Жизнь на научной станции (в Антарктиде, например) больше всего похожа на пионерлагерь. Подъем/отбой по расписанию. Корм по часам, меню на неделю. Доктор за тобой следит, начальник руководит. Одним словом — малина. А вот когда экспедиция самостоятельная, то другое дело. Ты сам отвечаешь и за жизнь, и за здоровье. Подбираешь коллектив, покупаешь инвентарь, запасаешь еду. На месяц в палатку в тундру на 5-10 человек — это надо много чего знать и уметь.
— Что главное в самостоятельной экспедиции, а что — на станции?
Слушать начальника. А если ты начальник, то прислушиваться к коллективу. А если ты один — слушать, где ходит медведь.
— Встречались с медведем один на один? Или с другим каким интересным зверем?
Медведь тоже очень интересный зверь. Встречались, издали. Не так чтобы очень близко, но на расстоянии, которое ему позволяет спокойно тебя догнать, если надо. А вообще зверья много: лоси, волки, птичий народ. Рыба опять же, разнообразная и вкусная. Песцы весёлые. Правда, чем песец веселее, тем больше вероятность, что он бешеный. Поэтому его тоже лучше к себе не подпускать.
— Какие черты характера способствуют продуктивной работе в природе, а какие наоборот?
Моральная устойчивость и физическая готовность к невзгодам:) А невзгоды случаются регулярно. Просто некоторые считают их невзгодами, некоторые — романтическими испытаниями, некоторые — просто особенностями метеоусловий, например.
— Бывали ли ситуации, когда Вам было по-настоящему страшно?
Если честно, так, чтобы страшно — не было. Было жалко: вдруг чего, а там родители, жена, сын. Бояться некогда, когда страшно.
— Такие регионы, как Воркута, Магадан, Колыма, они Вас интересуют только с научной точки зрения? Страшной историей там не пахнет?
Почему, пахнет до сих пор. Мы в одном месте живем прямо на территории бывшего гулаговского лагеря. Да и вообще там всё это сохранилось в превозданном виде. Но как таковая история по учебникам меня мало интересует. Мне ближе рассказы стариков, которые еще помнят охранника, собиравшего уши беглых зэков.
— Как Вы думаете, какая профессия (или область занятий) в современном мире — самая бесполезная?
Самое бесполезное — рассуждать о том, что полезно, а что нет.
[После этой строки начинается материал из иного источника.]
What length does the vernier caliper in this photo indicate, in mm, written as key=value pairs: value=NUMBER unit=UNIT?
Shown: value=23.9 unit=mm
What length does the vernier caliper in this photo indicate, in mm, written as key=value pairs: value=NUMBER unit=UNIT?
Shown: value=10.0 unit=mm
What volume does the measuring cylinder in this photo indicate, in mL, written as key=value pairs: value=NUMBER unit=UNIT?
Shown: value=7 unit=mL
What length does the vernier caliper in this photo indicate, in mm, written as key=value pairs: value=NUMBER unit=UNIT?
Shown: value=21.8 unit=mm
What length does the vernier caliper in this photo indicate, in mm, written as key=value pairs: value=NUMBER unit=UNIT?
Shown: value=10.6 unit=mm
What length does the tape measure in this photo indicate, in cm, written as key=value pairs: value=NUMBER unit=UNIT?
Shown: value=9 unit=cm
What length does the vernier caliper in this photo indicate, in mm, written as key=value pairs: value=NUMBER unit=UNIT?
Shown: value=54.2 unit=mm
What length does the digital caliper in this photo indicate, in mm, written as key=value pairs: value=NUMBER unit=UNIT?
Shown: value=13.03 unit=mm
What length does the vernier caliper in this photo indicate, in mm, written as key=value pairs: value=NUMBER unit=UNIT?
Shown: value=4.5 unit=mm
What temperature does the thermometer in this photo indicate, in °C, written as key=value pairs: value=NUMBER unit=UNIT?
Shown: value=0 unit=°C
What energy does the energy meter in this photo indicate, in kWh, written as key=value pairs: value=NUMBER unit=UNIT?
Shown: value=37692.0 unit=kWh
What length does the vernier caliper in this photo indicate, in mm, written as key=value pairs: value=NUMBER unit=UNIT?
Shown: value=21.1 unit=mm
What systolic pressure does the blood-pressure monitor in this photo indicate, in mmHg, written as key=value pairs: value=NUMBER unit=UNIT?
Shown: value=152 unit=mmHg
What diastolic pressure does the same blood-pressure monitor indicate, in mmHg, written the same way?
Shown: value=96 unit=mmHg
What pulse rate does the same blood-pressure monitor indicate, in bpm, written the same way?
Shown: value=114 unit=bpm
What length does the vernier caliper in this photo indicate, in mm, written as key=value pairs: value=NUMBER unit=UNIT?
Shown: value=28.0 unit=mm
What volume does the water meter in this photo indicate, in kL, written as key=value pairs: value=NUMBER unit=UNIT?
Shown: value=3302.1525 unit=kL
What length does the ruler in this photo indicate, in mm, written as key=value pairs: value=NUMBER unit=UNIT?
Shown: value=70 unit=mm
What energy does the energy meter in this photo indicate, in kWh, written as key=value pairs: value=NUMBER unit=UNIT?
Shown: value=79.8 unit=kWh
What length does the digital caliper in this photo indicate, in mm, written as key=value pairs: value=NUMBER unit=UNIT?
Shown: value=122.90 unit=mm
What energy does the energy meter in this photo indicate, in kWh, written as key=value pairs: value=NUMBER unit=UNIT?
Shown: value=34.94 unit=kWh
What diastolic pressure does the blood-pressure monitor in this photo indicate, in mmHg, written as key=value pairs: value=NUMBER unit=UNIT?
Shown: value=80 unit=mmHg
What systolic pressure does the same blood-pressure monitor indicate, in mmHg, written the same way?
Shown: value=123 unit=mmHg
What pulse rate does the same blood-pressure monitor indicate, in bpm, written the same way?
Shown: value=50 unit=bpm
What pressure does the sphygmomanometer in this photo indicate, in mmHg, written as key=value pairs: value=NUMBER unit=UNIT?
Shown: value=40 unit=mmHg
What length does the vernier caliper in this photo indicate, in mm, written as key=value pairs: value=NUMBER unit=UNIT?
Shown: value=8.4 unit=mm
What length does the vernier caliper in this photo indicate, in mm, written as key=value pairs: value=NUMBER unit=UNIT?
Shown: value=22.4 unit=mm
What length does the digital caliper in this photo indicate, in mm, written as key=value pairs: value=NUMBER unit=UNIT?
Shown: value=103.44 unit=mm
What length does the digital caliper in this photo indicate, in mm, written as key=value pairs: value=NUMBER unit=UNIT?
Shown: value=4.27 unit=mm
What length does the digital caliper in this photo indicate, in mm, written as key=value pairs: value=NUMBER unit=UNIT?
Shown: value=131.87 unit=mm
Много вещей, которые казались или кажутся полезными, со временем оказываются бесполезными, а иногда даже вредными.
— Какую мудрость открыла Вам природа?
Понимание хода времени. Наилучший способ ощутить время — пожить по природным часам. Вставать с солнцем, ложиться с солнцем. Хороший день — работаешь, плохой — не работаешь. Захотел поесть — добыл рыбы или ещё чего. Замёрз — натаскал дров. Очень удобно, не надо никакого ежедневника с пометками. Природа сама подскажет, что надо сделать и когда.